The former rugby star says that though he prayed to God before a game, he also made it a point to play his heart out
The word extraordinary isn’t the best word to describe former rugby star Hisham Abdeen. The ideal word for that is ‘legend’. Even now Abdeen commands the respect of both players and rugby administrators. At present, he is a member of the national rugby selection committee and is actively involved in making contributions to the game which made him a household name in the sports scene.
He speaks fondly of the times when the game was possibly the most popular discipline in an island which is now so obsessed with cricket. “The stands were packed during domestic matches and Havelocks Sports Club could accommodate 10,000 spectators at matches,” is how Abdeen began an interview with Nation. “Without spectators there is no rugby. Without good rugby there are no spectators,” reflected Abdeen.
Many believe he was God’s gift to rugby. Abdeen acknowledged the fact that he did pray to God before matches. But he was quick to point out that despite the talent he had, he made it a point to play his heart out. “I never had an off-day on the field,” said the third row forward.

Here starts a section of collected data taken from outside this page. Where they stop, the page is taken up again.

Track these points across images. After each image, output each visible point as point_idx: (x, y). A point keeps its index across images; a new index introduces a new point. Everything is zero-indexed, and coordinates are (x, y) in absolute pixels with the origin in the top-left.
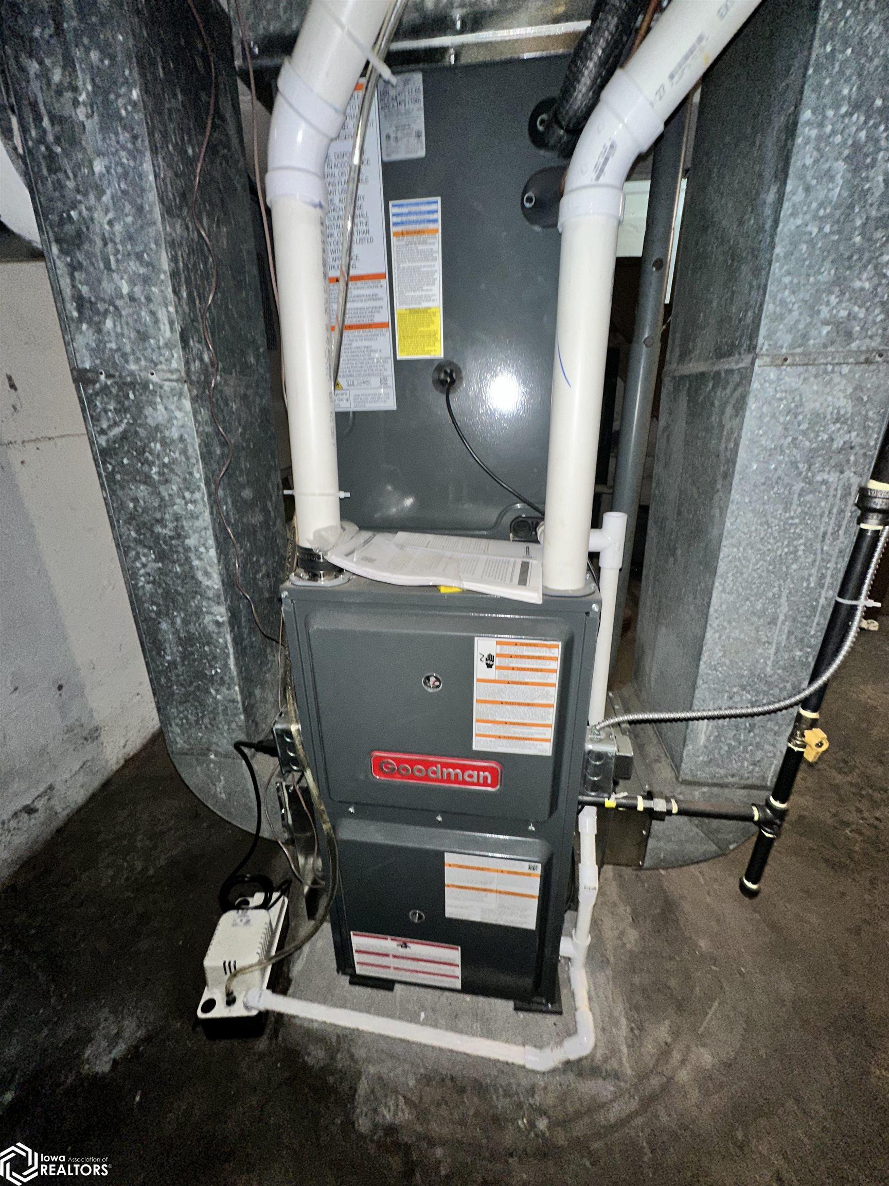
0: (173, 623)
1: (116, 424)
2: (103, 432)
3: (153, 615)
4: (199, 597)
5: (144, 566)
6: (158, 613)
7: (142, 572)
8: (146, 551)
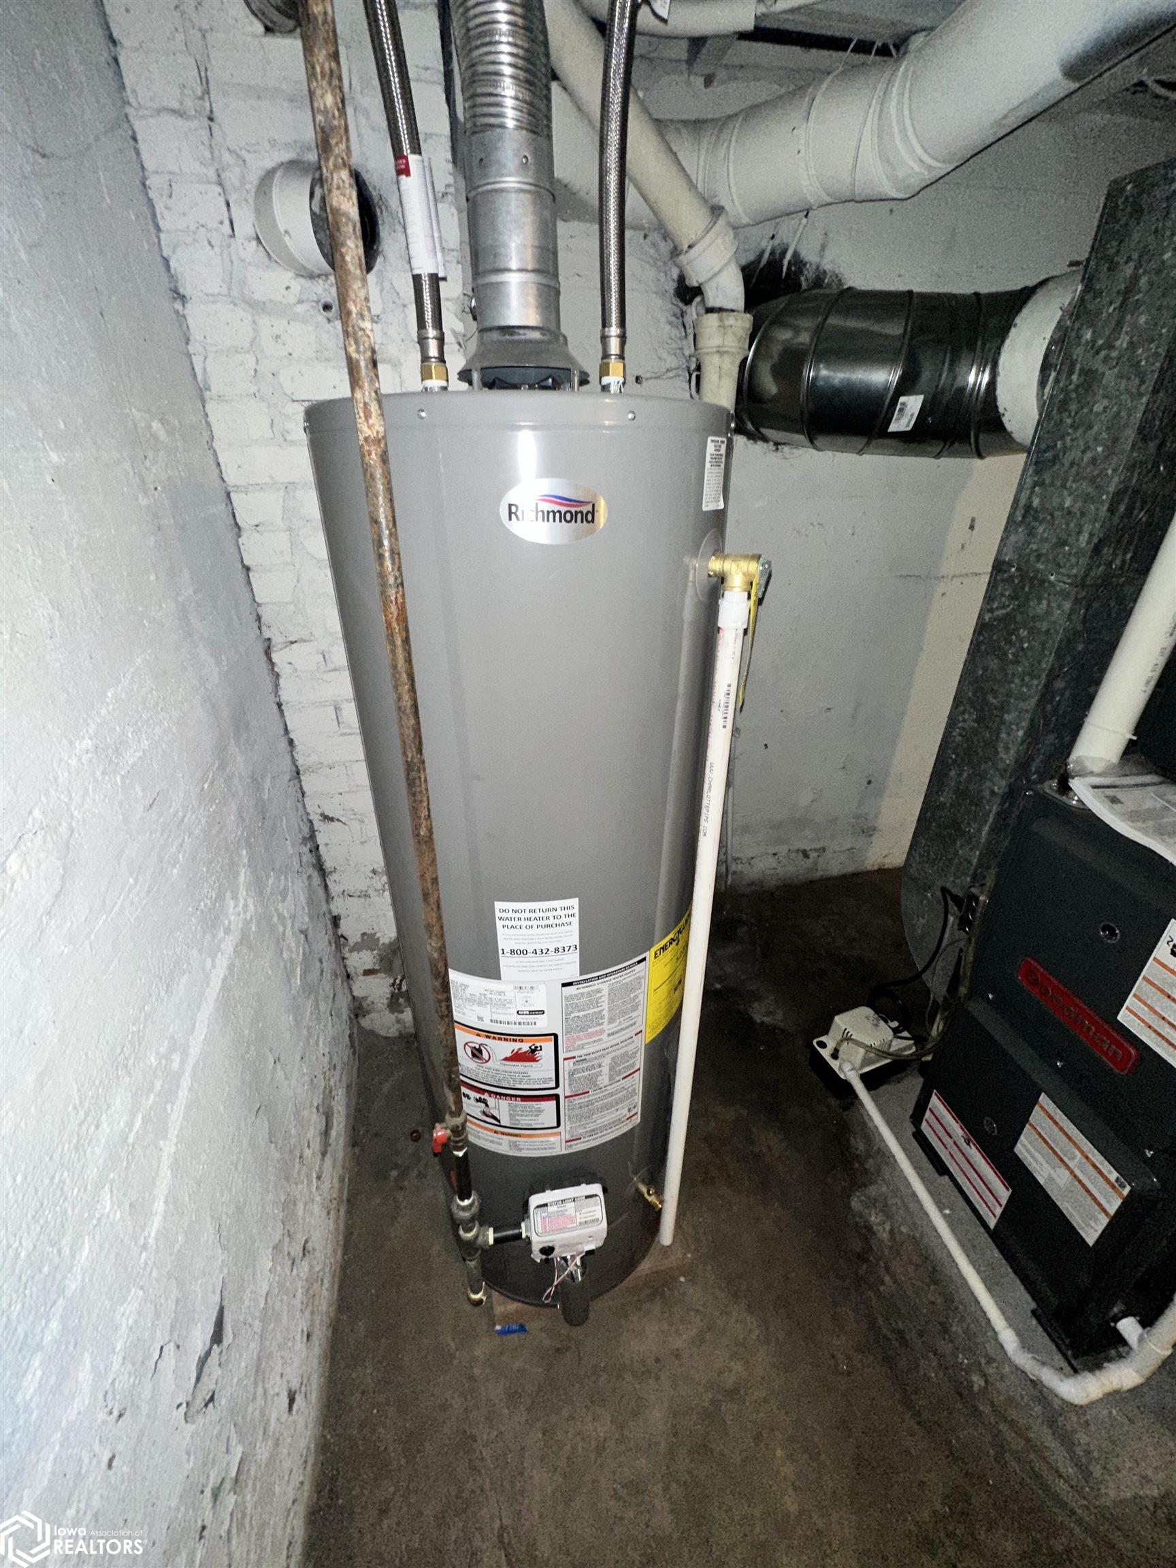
0: (960, 775)
1: (1004, 607)
2: (991, 611)
3: (950, 761)
4: (990, 764)
5: (964, 721)
6: (955, 761)
7: (960, 725)
8: (972, 710)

He was a genius on the rugby field. Experts have best described Abdeen as a player who had an acute sense for tries. As a schoolboy, during his last season for Isipathana College, he scored 25 tries. He was a try scoring machine and the dream player any coach could have in the starting line-up. “My coaches allowed me to play my natural game. However, I made it a point to be a team man. I have played as hooker, second row, scrum half, prop forward, full back, centre and full back when the need arose. I was a utility player and also a fitness fanatic,” said Abdeen who now runs his own rugby academy.
He stood out not only because of the skills he displayed on the field. He was a super human being and a player who didn’t have any attitude. If a spectator waved at him during a match he would respond. “After all, those spectators came to see me playing and why not acknowledge their presence,” asked Abdeen. For the record, he was voted as the most popular rugby player on more than five occasions.
As a selector, he observes that the islanders have made great improvement in the sevens version of the game. “Players in all age groups including the seniors have improved. The players are bigger now. But I must caution them that getting too big would have its negative effects. Then you will have to work extra hard on the field. One needs to be mobile on the field,” he said adding that it is okay to see 100 kg players on the field today.
He recalled, in between laughs, how he insisted on his plate of rice before practice or a game of rugby. “I just had to have a full plate of rice or otherwise I had no energy to play rugby,” he said.
Does like the rugby that’s played at present? Abdeen says that the rugby witnessed now is predictable. “There is little excitement unlike my time. Today they talk about a game plan all the time. You must have a game plan alright, but players must be encouraged to engage in tactical play. Sometimes your game plan is to execute a line out drive, but what if you lose that line out? You have to be creative in certain situations,” he said.
Abdeen was the star in the 80s and early 90s in the domestic rugby scene. But he took this opportunity to mention the fact that there were legends in the likes of Jeff De Jong, Jeffrey Yu and Frank Hubert at Havelocks playing as regulars when he joined the park club. “I had no option, but to start as a second row forward. Jeffrey Yu then retired and gave his blessings for me take over his place in the third row,” recalled Abdeen.
He doesn’t much fancy the attitude of certain club players who at times make themselves unavailable for national duty. “The biggest thrill came for me when I represented the country. I simply loved wearing the jersey with the elephant symbol,” said Abdeen whose crowning moment in the game came when the team he led at the 1984 Hong Kong Sevens bagged the Bowl Championship.
Memories of his exploits at rugby still linger in our minds. He showed the same enthusiasm to be out there; whether he was the ball career, last line of defense, place kicker or for that matter a marked man. Abdeen knew the game like the lines in the palm of his hand. This is why one journalist dubbed him the bionic man!